Dans le haut rendement, contrairement au segment Investment Grade, les fondamentaux se détériorent, en particulier dans le secteur automobile qui subit la pression de changements structurels. D’autres secteurs comme l’énergie et la vente au détail montrent également des signes de faiblesse. Les spreads se sont considérablement resserrés et sont maintenant proches de pics historiques, et dans l’ensemble, nous ne pensons pas que ces valorisations offrent actuellement une rémunération du risque appropriée. Par conséquent, nous restons négatifs envers cette classe d’actifs, mais nous relevons encore légèrement notre opinion sur la base des facteurs techniques du marché.
Le contexte macroéconomique est favorable à la dette émergente en monnaie locale
Nous relevons notre opinion sur les taux locaux émergents et les devises émergentes. Le ralentissement de la croissance, le recul de l’inflation dans les économies émergentes et la faiblesse du dollar offrent aux banques centrales des pays émergents une certaine marge pour réduire leurs taux sans déclencher de dépréciation de leurs monnaies. En effet, jusqu'à présent, les devises émergentes ont fait preuve de résilience après le « jour de la libération ». Les niveaux de rendements absolus sur les marchés locaux restent attrayants, et en particulier en Amérique latine. Nous observons des entrées de capitaux dans les fonds en monnaie locale, au détriment toutefois des fonds en monnaie forte. Au sein de la dette en monnaie forte, les spreads se situent au milieu d’une fourchette qui correspond selon nous à leur juste valeur actuelle, c’est-à-dire entre 300 et 400 pb. Bien que les spreads restent étroits et que les perspectives de croissance soient moins favorables, un dollar plus faible offre une certaine marge de manœuvre.

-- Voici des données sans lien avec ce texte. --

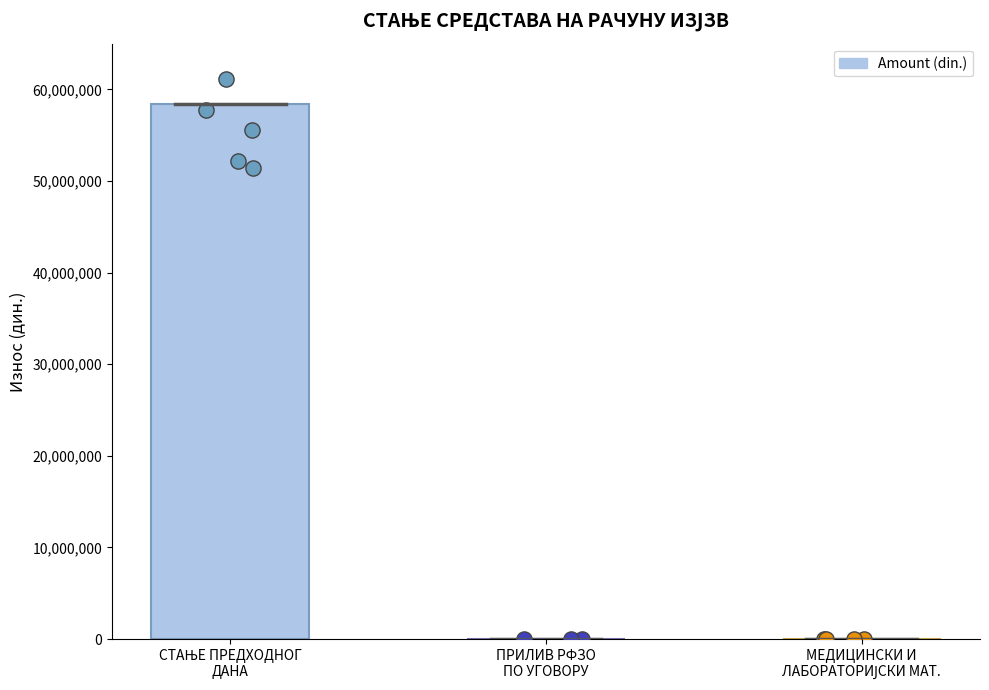

What is the change in value from СТАЊЕ ПРЕДХОДНОГ
ДАНА to МЕДИЦИНСКИ И
ЛАБОРАТОРИЈСКИ МАТ.?

-58422548.4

Dollar américain : décorrélation entre les marchés de taux et le marché des devises
Le marché est passé à une position « long partout par rapport au dollar », et nous pensons que cela restera le cas dans un avenir proche. Cette tendance est soutenue par une BCE qui pourrait être moins agressive que prévu dans ses baisses de taux avant la réunion de juin, même si nous avions déjà observé un « découplage » des écarts de taux et de la performance relative EUR/USD.
Sur les devises traditionnellement peu propices à la prise de risque, nous maintenons une position short sur le franc suisse (CHF) par rapport au yen (JPY). La différence d’inflation s’est creusée avec la Suisse pour basculer en territoire déflationniste. Ces devises devraient réagir de manière similaire à une correction généralisée des actifs risqués.